Cat in a Bag, 5 de Fevereiro de 2020

Cat in a Bag

Figurativismo abstracto

texto Rui Eduardo Paes fotografia Diogo Luís

A banda que conta com três elementos dos Slow is Possible passou pela SMUP para apresentar o seu conceito de ambiguidade de género e estilo. Ficou a noção de que o jazz é mais uma atitude do que outra coisa, pela via da adopção musical de premissas que vêm da pintura.

Com o seu primeiro disco homónimo a surgir o ano passado na lista dos melhores álbuns nacionais, mas ainda contando com poucas aparições públicas entre nós (João Clemente, o guitarrista, vive na Alemanha, e João Lucas, o baixista, na Holanda), os Cat in a Bag meteram-se à estrada neste início de 2020 para um par de concertos. O primeiro foi na SMUP e o segundo na Casa da Música - assistimos ao primeiro, o da Parede, no passado dia 31 de Janeiro. E fizeram-no para nos trocarem as voltas: não se percebia se estávamos diante de um grupo de jazz que toca rock ou se de um grupo de rock que toca jazz. A dúvida, ou melhor, a ambiguidade de género e de estilo, foi mesmo a chave que explicava as dinâmicas conseguidas pelo quarteto.

A formação trazia consigo uma referência importante: três dos seus elementos (o referido Clemente mais o saxofonista Bruno Figueira e o baterista Duarte Fonseca) pertencem igualmente aos aclamados Slow is Possible. Ora, se características composicionais há de comum com essoutra banda, o que esta nos ofereceu ao vivo (suplantando mesmo o que vem no disco editado pela Clean Feed) soou mais solto e mais definido em termos de alinhamento estético, com nada da moldura camerística e pouco dos procedimentos de colagem e mistura à la John Zorn e à la Frank Zappa que caracterizam os SiP.

A actuação decorreu numa inversão de termos. Se no jazz o habitual é que as improvisações surjam dentro dos temas, explorando-lhes as cifras, o que os Cat in a Bag fizeram foi colocar peças pré-definidas no decurso de um fluxo improvisacional, sem paragens pelo meio. As diferenças eram óbvias: de um lado estavam explorações texturais próximas dos domínios da EAI (acrónimo de “electro-acoustic improvisation”, uma tendência específica da música improvisada) e da noise music, fundamentada no uso e no abuso dos pedais de efeitos da guitarra e do baixo e nos processamentos do saxofone alto, e do outro surgiam os “riffs” rítmicos e as linhas melódicas do que eram, muito claramente, canções rock sem vocais – ou pelo menos com o sax no lugar da voz.

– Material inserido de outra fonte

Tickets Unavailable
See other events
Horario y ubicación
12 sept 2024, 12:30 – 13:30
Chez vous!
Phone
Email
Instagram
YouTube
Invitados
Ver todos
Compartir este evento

O que havia, no entanto, de rock era intencionalmente impreciso. Notavam-se influências do prog, mas também do hard rock, do metal e do punk, parecendo importar mais os conteúdos do que as formas. O factor jazz, esse, estava mais na atitude do que na adopção de uma linguagem parametrada, no seguimento daquilo que defendia Miles Davis: «Não toquem o que está lá, toquem o que não está. A atitude do músico é 80% do que se ouve». Assim, o baixo de Lucas calcorreou o chão existente entre os subgraves de Bill Laswell e as minuciosas construções de Hugh Hopper (Soft Machine), a guitarra de Clemente variou entre filigranas de acordes “bluesy” ou “folky” e um cuidado controlo da distorção, a bateria de Fonseca tricotou umas vezes e impôs rigorosíssimos “beats” e métricas em outras passagens, e o saxofone de Figueira foi-se instalando como um Zorn que tivesse descoberto em si um lado mais vulnerável e macio.

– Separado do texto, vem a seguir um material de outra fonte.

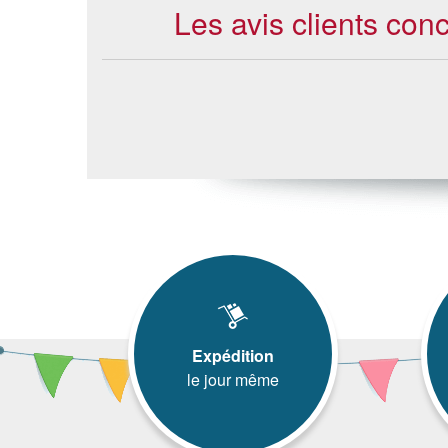
Les avis clients con
Expédition
le jour même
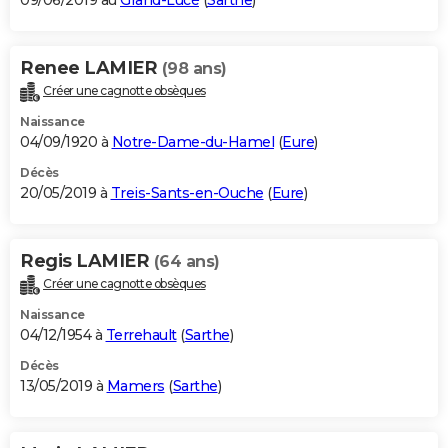
09/06/2019 au
Grand-Lucé
(
Sarthe
)
Renee LAMIER
(98 ans)
Créer une cagnotte obsèques
Naissance
04/09/1920 à
Notre-Dame-du-Hamel
(
Eure
)
Décès
20/05/2019 à
Treis-Sants-en-Ouche
(
Eure
)
Regis LAMIER
(64 ans)
Créer une cagnotte obsèques
Naissance
04/12/1954 à
Terrehault
(
Sarthe
)
Décès
13/05/2019 à
Mamers
(
Sarthe
)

Tudo decorreu, pois, em permanente metamorfose, com transições quase imperceptíveis, como se estivéssemos diante de uma tela do mais desconcertante figurativismo abstracto, com as figuras a formarem-se de modo muito natural a partir de aparentemente caóticas manchas de cor. A reacção do público foi entusiástica, lembrando a excitação que os Slow is Possible causaram no mesmo espaço um par de anos antes.